The bitter truth is that while London had a coffeehouse culture in the 1950s and 60s (not to mention for the preceding 300 years; the first coffeehouse opened near Bank in 1652), after its association with teenagers and counterculture fizzled out, we lost our taste for sipping in public. It was the growth in the 1990s of the chains – not just Starbucks but Costa, Nero, Coffee Republic – that turned us into caffeine connoisseurs again. And we've never looked back.

Now, given a choice, and with educated palettes, the pickiest customers would rather spend their £2.15 at an independent coffee bar. In London, addicts' allegiances long ago switched to the mini-chains like Monmouth or Prufrock, where the emphasis is on home-roasted beans, more coffee, less milk and the baristas are invariably Australian or Kiwi (Antipodeans having laid claim to the art of foam and grind).

Somewhere over the past decade, we also became choosy about the environment of our coffee shops, forgetting that it was Starbucks that pushed the idea of the "third place" that was neither work nor home, but offered wi-fi and music and armchairs and time to linger.

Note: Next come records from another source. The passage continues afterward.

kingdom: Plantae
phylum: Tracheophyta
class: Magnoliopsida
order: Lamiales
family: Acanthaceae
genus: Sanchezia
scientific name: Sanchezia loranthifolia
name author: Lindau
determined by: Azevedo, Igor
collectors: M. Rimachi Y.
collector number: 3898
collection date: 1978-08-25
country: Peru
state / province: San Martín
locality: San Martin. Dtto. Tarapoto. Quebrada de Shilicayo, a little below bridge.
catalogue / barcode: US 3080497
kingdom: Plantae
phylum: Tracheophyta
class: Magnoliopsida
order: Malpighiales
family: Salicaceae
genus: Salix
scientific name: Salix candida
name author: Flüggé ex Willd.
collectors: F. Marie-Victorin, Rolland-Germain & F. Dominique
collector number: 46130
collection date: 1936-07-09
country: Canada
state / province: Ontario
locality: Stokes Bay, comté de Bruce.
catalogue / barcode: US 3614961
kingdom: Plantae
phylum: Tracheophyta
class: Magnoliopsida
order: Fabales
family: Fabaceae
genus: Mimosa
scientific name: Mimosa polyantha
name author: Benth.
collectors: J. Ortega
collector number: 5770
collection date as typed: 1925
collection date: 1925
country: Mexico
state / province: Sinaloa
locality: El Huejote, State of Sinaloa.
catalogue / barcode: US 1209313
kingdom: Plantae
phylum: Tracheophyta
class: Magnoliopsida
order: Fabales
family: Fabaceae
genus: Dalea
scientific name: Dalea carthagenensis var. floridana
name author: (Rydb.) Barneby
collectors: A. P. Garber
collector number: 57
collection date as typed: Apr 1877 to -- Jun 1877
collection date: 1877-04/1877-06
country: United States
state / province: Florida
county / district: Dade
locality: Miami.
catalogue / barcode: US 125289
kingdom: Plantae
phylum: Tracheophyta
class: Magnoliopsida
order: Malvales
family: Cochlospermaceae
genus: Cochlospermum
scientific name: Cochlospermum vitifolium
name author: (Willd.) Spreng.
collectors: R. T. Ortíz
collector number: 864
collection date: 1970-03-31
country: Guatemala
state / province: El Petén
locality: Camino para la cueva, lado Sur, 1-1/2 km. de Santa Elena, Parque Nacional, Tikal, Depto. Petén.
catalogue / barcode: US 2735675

Now we dismiss the Seattle giant as pushing an identikit version of a corporate American café, which is why the brand is desperately trying to redesign stores in its capital. It is now absolute foodie orthodoxy here to bemoan the dominance of the chain, claiming that it kills off competitors, even though it rarely undercuts on price. Really, one could argue that its very ubiquity helped create the British coffee customer and foster posh-cappuccino culture. Without Starbucks, we'd still be drinking Gold Blend.

I say, calm down, coffee police. Starbucks is predictable and standardised – but it's also reliable, unlike certain of the indie outlets. Most of all, it's convenient, and any expansion that has the green mermaid appearing at more British motorway service stations gets my vote. Why can't there be Starbucks for ease of location, and the independents for when you really want to savour a cup? We mightn't like to admit it, but to habitual coffee drinkers, sometimes, especially in the morning, any cappuccino is a good cappuccino.

My chilly reception for warm weather

Spring arrived early this weekend – too early. With joyously blue skies and temperatures about 5-10C higher than normal in late February, we all rushed outside to anoint our pale faces with the first sunrays. At the same time, some of the most annoying things about warm weather were activated. Joggers jostled me on the Thames path. Insects appeared indoors. Smug earlybirds occupied the sunniest café tables. Every idiot with a convertible accelerated round corners, bass turned up, shades on, ladies'-eye scanning the street. The wintery dust that had settled all over our house, usually still concealed in gloomy February, was illuminated, demanding to be wiped away.

Worst of all, I felt that fatal anxiety – unique to the British – that the lovely climate simply wouldn't last, and soon we'd be back to drab, northern European normality. Spring, go away and come again another day.